Task directions -> Look through the material below. Return exactly the lines from the one with "Wandregal (weiß) top" through the one with "- → Kochtopf (no. 1 from left) middle left", both included.

Provided information ->
□ □ □

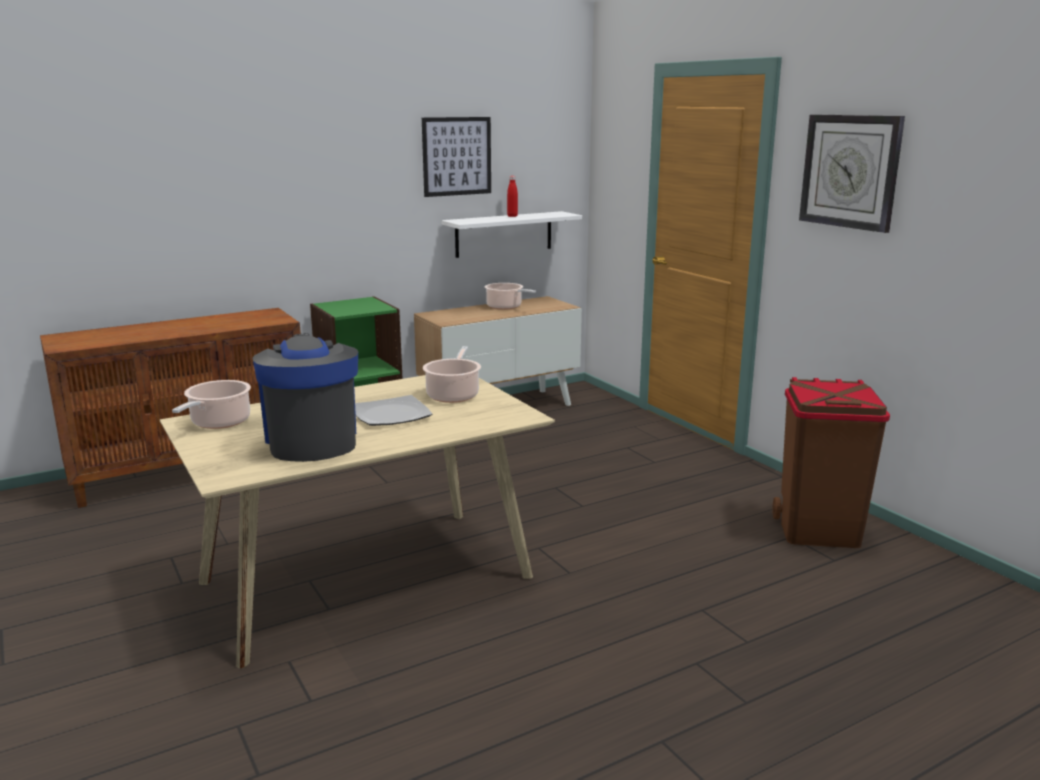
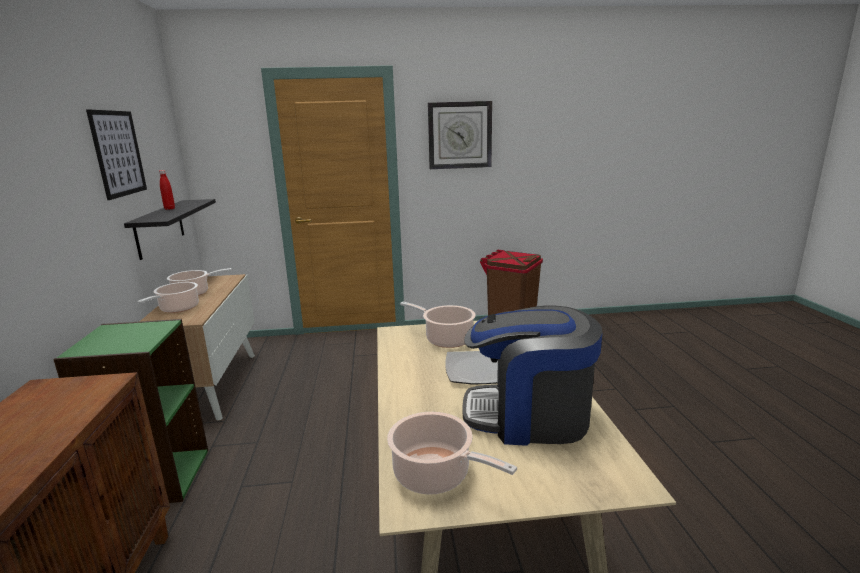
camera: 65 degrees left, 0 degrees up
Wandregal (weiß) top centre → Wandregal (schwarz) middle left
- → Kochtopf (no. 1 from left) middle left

□ □ □

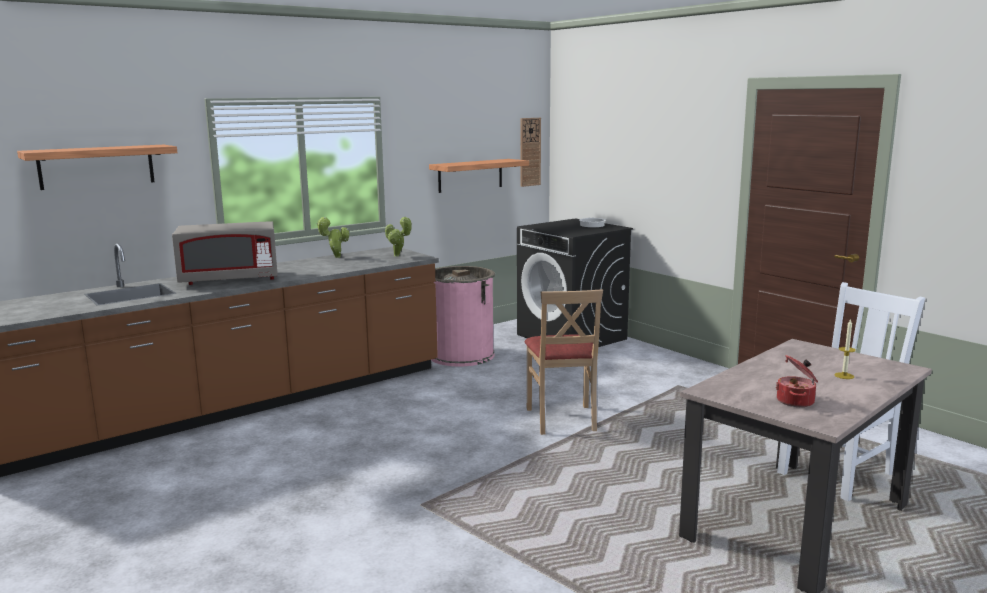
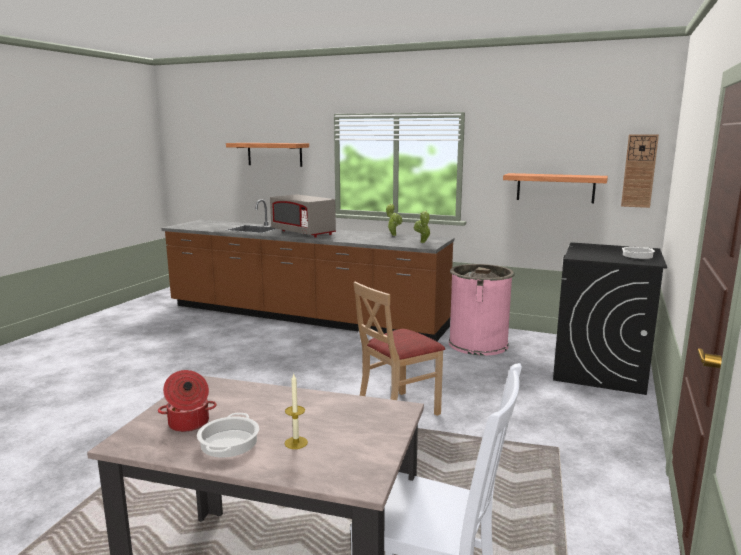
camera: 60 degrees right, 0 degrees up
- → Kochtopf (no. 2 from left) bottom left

□ □ □

Finished task ->
Wandregal (weiß) top centre → Wandregal (schwarz) middle left
- → Kochtopf (no. 1 from left) middle left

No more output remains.